Today we’re going to talk about senior safety in the home, and some simple things you can do to help seniors remain in the comfort of their own homes.
The advancements in modern medicine are enabling all of us to live longer and more independently. It’s a wonderful gift for seniors to be able to stay in the same home where they raised their families. The majority of seniors will tell you they want to stay in their own home.
Living in one’s own home provides a sense of continued independence, and frees an individual from feeling like they might be a burden on family and loved ones. Despite an individual’s sense of freedom, having an elderly person living alone can be a source of worry for their adult children and loved ones.
“What if” scenarios can often overwhelm the mind when it comes to senior safety in the home.
- What if they fall down?
- What if the smoke detector goes off and they don’t hear it?
- What if they forget something on the stove?
- What if they don’t tell anyone that it’s becoming harder to get around?
If you’ve had these kinds of thoughts before, you’re not alone. As our parents age, it’s only natural to become concerned about their ability to live independently. These are legitimate concerns, as there are many factors to consider.
Accidents happen closest to home, as the old adage goes, and there is a ring of truth to that. In particular, falls pose the greatest risk for seniors. Injuries incurred from falls can limit independent living.
Knowing about the dangers gives you and your loved ones the power to take steps to prevent accidents before they happen. Here are some senior home safety tips you can practice to improve senior safety at home.
Simple Steps to Improve Senior Safety in the Home
It’s important to start out with a complete home safety check to assess what your senior needs to make their home as safe as possible. It’s recommended that you conduct a room-by-room check at least once a year to ensure the home remains safe as your senior’s needs change. These are some of the most common modifications that are made to improve senior safety in the home.

####

◆ **WORK REQUIRED**:
Extend the article on senior safety in the home, picking up after its last sentence with the common home modifications it introduces.

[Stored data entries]

####

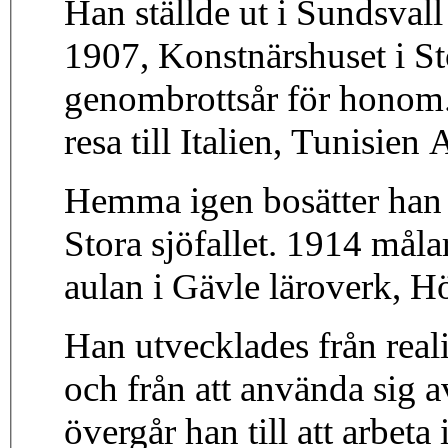
Han ställde ut i Sundsva
1907, Konstnärshuset i S
genombrottsår för honom. 
resa till Italien, Tunisien
Hemma igen bosätter han 
Stora sjöfallet. 1914 måla
aulan i Gävle läroverk, Hö
Han utvecklades från realis
och från att använda sig av
övergår han till att arbet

####

◆ **OUTPUT FOR THIS EXERCISE**:
A walk-in shower can significantly reduce the risk of falls, and make it much easier for seniors to access the shower without assistance. We also recommend installing grab bars in the shower and around the toilet.
Related Article: Bathroom Aids for the Elderly
At the very least, make sure stairwells have a secure handrail that runs the length of the stairs. Also, ensure this area is well lit. Keep the stairwell clutter-free to avoid tripping. If budget permits, a stair lift is the ultimate way to improve a senior’s safety when going up and down stairs.
When it comes to the kitchen, the most important consideration is keeping regularly used items on lower shelves. You want to avoid having your senior reach above their heads to get something down, which could lead to strain and/or loss of balance. This is one of the easiest modifications to make, as it simply involves some rearranging.
In the living room, and throughout the house, make sure there is adequate lighting. Remove clutter, and make sure cables and extension cords are flush against the walls. It’s also recommended that you remove all throw rugs, even if they are secured with an adhesive. The slightest rise in elevation can take a senior by surprise and be a fall risk.